* [TASK TO CARRY OUT] Decide whether each statement agrees with the text about rejection and being your own supporter, answering yes or no and quoting the words of the text that settle it: (a) The writer published a book over the summer. (b) The writer says rejection is good. (c) The writer gave up after being rejected.

* [TEXT BLOCK]
- - -

7. “Rejection looks pretty, right?”
You don’t think so? Rejection is interesting because it’s something most of us fear. This past summer, I was rejected from a lot of things. From jobs to my love life. You would think I would’ve given up, but I didn’t. It’s humbling, to be honest. It made me take a few steps back. When I graduated this past Spring, I knew my potential, but I let it get the best of me. You would think that because you worked your ass off, things would come easy afterwards. Ha. I was wrong. I am not saying rejection is good, but it does humble you. In a really good way.
8. “Sometimes, people just aren’t happy for you and guess what? That’s none of your business”
It’s not your business. There will always be people in your life who aren’t happy for you. You can take it personally, but you can also let it go. One of the most important things I’ve learned so far is that YOU are your biggest supporter. I AM my biggest supporter. I published a book over the summer and not everyone in my life was happy for me. When I graduated, not everyone in my life was happy for me. Yeah, I cried about it, held a grudge, but I let go. It’s not easy of course. You want the people in your life to be happy about your accomplishments and goals, but remember that not everyone will happy for you. And guess what? It’s none of your business. Take your wins and celebrate yourself.
9. “It’s okay to outgrow people but that doesn’t mean you’re better than them”

- - -

* [DATA EXTRACT]

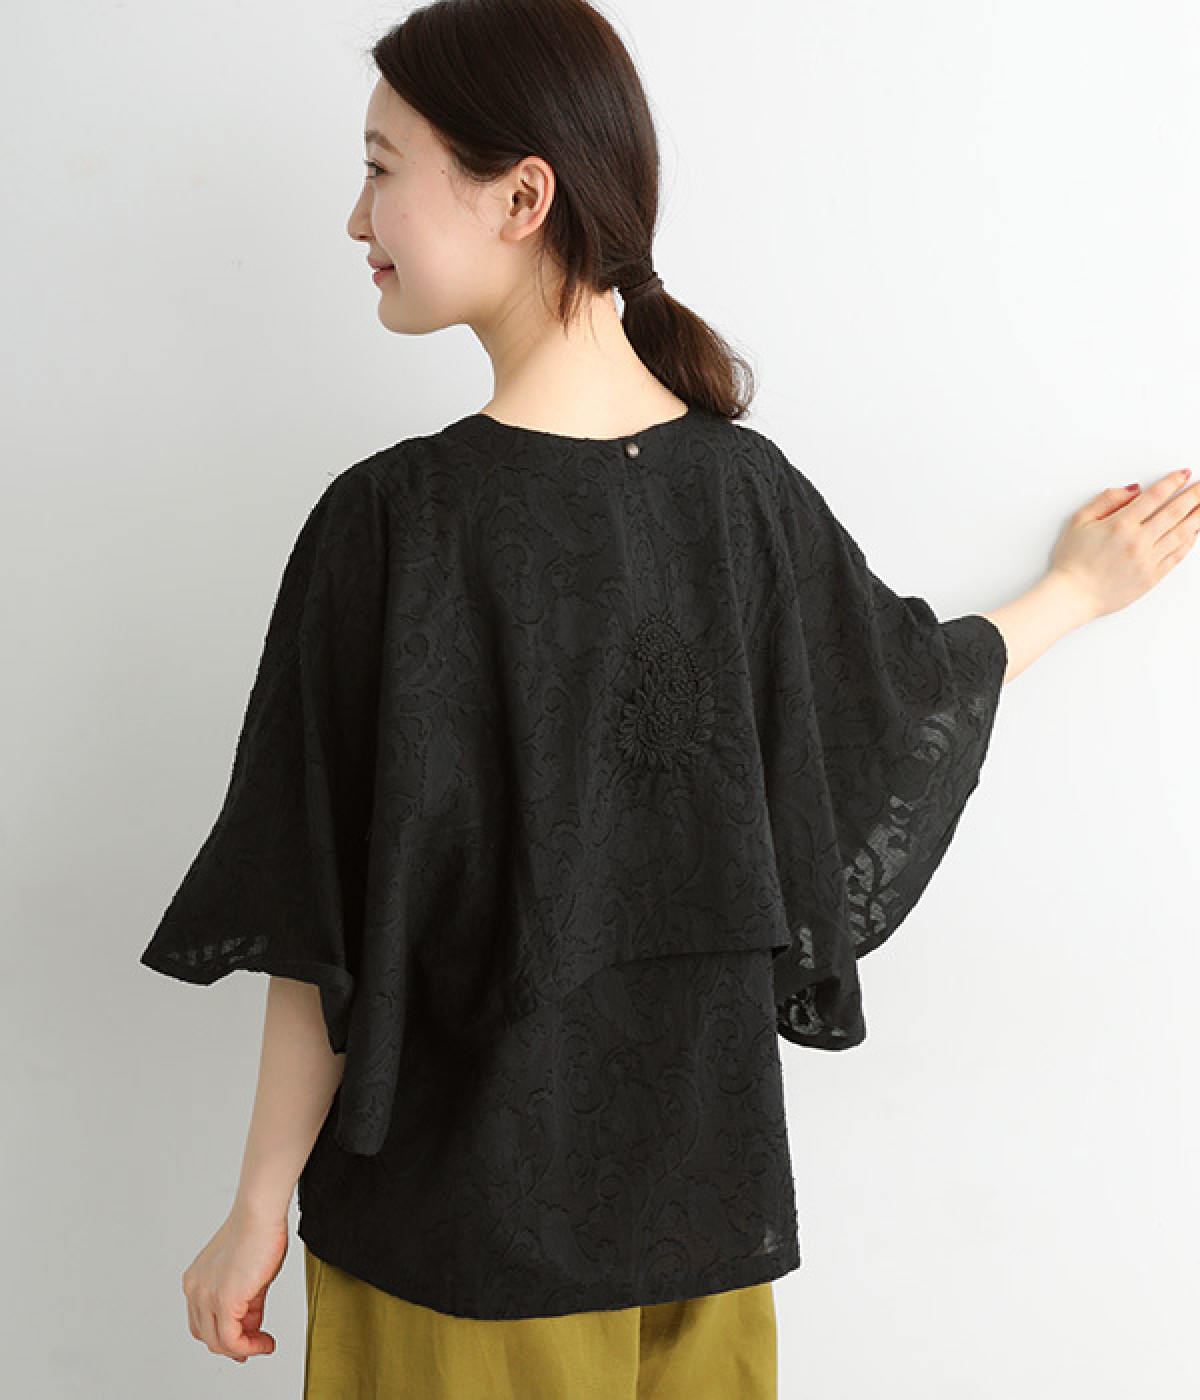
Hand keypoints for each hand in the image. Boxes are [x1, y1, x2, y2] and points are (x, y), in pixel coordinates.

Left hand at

- - -

* [RESPONSE TO THIS TASK]
(a) Yes: "I published a book over the summer and not everyone in my life was happy for me."
(b) No: "I am not saying rejection is good, but it does humble you."
(c) No: "You would think I would’ve given up, but I didn’t."